ASSIGNMENT A
Reproduce the passage of the Sori Yanagi interview between "25 Years of" and "my father’s work.", inclusive.
ASSIGNMENT B
In the interview about Sori Yanagi, list the world-renowned masters whom Rebekka Bay names as his contemporaries.
ASSIGNMENT C
Please extend the interview about Sori Yanagi onward from its final line.

DOCUMENT EXCERPT
<<<<
25 Years of Fleece
Sori Yanagi, whose design efforts in postwar Japan included everything from small everyday items to large-scale public works projects, maintains an international reputation as an exponent of the mid-century aesthetic. To Rebekka Bay, a Denmark native and lifelong student of design, the name Sori Yanagi is a perpetual source of curiosity. To learn more, Rebekka paid a visit to the offices of Yanagi Design, the general foundation established by Sori Yanagi in 1953. Meeting in a space that faithfully represents Sori’s studio in its heyday, Rebekka sat down with Shinichi Yanagi, the designer’s son and Chairman of the Yanagi Design Office, to discuss Sori’s designs and the philosophy behind them.
Shinichi Yanagi：Tell me about your first encounter with my father’s work.
Rebekka Bay：Like most Westerners, it was the Butterfly Stool. Over the years, I’ve also collected lots of his kitchen utensils. I actually have a bunch of questions for you about his work, if you don’t mind. Sori was a contemporary of world-renowned masters like the Danish architect Arne Jacobsen, the Finnish architect Alvar Aalto, and the American designer Charles Eames. In what ways was his work similar to or different from theirs?
Shinichi：Although I’m fairly certain these men knew each other, I don’t think there was any imitation going on, in any concrete sense, or that they strongly influenced each other’s work. When a great artist sees something spectacular, they might find it inspiring, but that doesn’t mean they’ll wind up copying it. Each of these figures came from places with unique histories and cultures and distinctive ways of life. While inarguably modern, their designs were steeped in these rich cultural traditions, which inevitably influenced their sense of form.
Rebekka：So in terms of common ground, would it be fair to say they shared a drive to create modern products rooted in their respective cultural contexts, rather than sharing an aesthetic?
Shinichi：I would agree. Although there was some overlap in their materials and methods. Take the Butterfly Stool, constructed using molded plywood, a new and popular material at the time. In the early 1950s, the interior designer Isamu Kenmochi introduced the work of his friend Charles Eames to Japan, which led to the introduction of techniques for molding plywood and novel materials like FRP. My father found all of this very exciting. The ability to bend wood in three dimensions, any way you wanted, opened up a world of possibilities. New materials and techniques alter the way we view design. Stronger materials or structures, for example, can change the thickness of a chair leg. But a greater sense of possibility doesn’t mean anything goes. It was all about creating products people would actually want to use.
Rebekka：A tool is only useful if it gets the job done. That makes me think of the Mingei movement, founded by Sori’s father, or your grandfather, Muneyoshi Yanagi. What do you think of the relationship between Sori’s designs and Mingei?
Shinichi：To be honest, I don’t think Mingei had any explicit influence on his aesthetic. What I will say is they shared a fundamental interest in the things the average person uses every day, and a belief that these things should be beautiful. This idea was instrumental to my father’s designs.
Rebekka：What drove him toward industrial product design, rather than Mingei, with its focus on handiwork?
>>>>
AVAILABLE DATA
<<<<
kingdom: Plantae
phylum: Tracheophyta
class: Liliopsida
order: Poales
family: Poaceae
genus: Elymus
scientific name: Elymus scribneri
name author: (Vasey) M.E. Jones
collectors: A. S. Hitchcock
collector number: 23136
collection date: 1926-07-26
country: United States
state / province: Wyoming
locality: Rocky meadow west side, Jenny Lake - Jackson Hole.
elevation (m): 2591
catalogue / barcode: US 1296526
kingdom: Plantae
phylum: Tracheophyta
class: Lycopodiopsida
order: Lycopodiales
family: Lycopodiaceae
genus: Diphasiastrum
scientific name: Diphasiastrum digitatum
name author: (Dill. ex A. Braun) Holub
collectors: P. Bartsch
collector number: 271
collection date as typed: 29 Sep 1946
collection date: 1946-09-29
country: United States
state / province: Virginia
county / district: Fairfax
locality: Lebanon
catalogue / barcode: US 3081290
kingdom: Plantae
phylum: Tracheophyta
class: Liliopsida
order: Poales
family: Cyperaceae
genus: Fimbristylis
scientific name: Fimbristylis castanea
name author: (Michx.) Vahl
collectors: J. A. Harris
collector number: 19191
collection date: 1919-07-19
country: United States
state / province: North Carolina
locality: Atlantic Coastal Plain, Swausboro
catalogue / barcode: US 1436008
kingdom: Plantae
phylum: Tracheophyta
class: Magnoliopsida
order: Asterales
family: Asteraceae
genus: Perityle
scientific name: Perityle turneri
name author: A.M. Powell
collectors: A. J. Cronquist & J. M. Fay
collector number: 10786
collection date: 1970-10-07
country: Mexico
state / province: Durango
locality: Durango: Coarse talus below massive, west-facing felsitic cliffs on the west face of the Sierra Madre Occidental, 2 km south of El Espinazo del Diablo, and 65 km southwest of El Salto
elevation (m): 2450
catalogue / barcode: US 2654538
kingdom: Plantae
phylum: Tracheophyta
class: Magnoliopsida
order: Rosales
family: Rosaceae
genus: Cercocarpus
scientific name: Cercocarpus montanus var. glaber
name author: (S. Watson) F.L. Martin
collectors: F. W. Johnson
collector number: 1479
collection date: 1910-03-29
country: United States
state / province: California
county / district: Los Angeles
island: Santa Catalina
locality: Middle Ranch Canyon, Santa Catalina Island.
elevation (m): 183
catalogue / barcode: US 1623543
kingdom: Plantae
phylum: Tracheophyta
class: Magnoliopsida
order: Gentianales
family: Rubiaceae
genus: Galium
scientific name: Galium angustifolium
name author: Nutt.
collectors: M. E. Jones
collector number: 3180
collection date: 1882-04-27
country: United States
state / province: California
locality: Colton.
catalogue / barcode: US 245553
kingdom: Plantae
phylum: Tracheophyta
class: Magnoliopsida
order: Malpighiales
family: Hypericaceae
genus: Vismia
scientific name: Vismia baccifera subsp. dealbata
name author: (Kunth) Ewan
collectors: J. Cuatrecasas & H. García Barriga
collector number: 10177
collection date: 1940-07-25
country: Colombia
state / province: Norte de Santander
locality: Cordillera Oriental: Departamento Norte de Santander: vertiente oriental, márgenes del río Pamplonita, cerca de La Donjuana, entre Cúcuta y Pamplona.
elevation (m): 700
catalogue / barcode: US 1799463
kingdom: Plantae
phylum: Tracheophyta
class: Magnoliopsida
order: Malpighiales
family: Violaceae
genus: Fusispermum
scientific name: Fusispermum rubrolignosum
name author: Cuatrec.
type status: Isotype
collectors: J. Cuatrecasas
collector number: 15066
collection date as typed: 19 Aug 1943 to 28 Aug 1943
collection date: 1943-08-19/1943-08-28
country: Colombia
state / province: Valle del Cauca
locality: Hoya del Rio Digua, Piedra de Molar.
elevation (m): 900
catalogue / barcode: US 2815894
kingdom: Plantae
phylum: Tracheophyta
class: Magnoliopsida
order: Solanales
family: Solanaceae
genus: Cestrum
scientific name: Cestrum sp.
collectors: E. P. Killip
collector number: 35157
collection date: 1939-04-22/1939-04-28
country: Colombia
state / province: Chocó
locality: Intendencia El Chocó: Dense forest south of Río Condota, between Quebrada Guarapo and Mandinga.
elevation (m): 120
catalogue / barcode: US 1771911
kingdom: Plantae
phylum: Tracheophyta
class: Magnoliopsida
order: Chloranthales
>>>>
ANSWER A
25 Years of Fleece
Sori Yanagi, whose design efforts in postwar Japan included everything from small everyday items to large-scale public works projects, maintains an international reputation as an exponent of the mid-century aesthetic. To Rebekka Bay, a Denmark native and lifelong student of design, the name Sori Yanagi is a perpetual source of curiosity. To learn more, Rebekka paid a visit to the offices of Yanagi Design, the general foundation established by Sori Yanagi in 1953. Meeting in a space that faithfully represents Sori’s studio in its heyday, Rebekka sat down with Shinichi Yanagi, the designer’s son and Chairman of the Yanagi Design Office, to discuss Sori’s designs and the philosophy behind them.
Shinichi Yanagi：Tell me about your first encounter with my father’s work.

ANSWER B
Arne Jacobsen, the Danish architect
Alvar Aalto, the Finnish architect
Charles Eames, the American designer

ANSWER C
Shinichi：We need to consider the historical backdrop. In the early twentieth century, following the Industrial Revolution, Western countries were struggling with the dramatic increases in population caused by modernization, and by the 1930s, the problem had spread to Japan, where the population growth rate was approaching 10%. The population was set to almost double in ten years. There was no way all the things that people need to live their lives could be produced by hand. Mass production was imperative. At the time, however, mass production equaled poor design, and that was a big problem. My father sought to find a way to make life better without sacrificing beautiful design. Of course, something can be incredibly functional and beautiful, but if it costs too much to make and has too high a price tag, the average person won’t be able to use it. My father’s mission was to make things that would benefit the masses.
Yanagi Design Shop
Not far from the Yanagi Design Office, the Yanagi Shop offers a modest assortment of items designed by Sori Yanagi, such as his cutlery and kitchen utensils. Taking a look around, Rebekka says “There are so many things I want!”
Rebekka:At UNIQLO, the theme for Fall/Winter 2019 is “New Form Follows Function.” I can sense some commonalities between this idea and Sori Yanagi’s design philosophy.
Shinichi：I see what you mean. As a matter of fact, towards the end of his life, my father loved to wear clothes from UNIQLO. This isn’t the sort of thing to tell the brand’s creative director, but I think what he liked most was that it isn’t what you might call “fashionable.” Simple designs, low prices, high-quality. He couldn’t stand the in-your-face design approach of brand-name goods or the fashion industry’s obsession with speeding up the buying cycle.
Rebekka:UNIQLO goes beyond fashion. Our focus as a brand is to improve upon basic designs, offering products that make life easier and better. As with Sori Yanagi and his products, our hope is for our customers to use any given item for years to come.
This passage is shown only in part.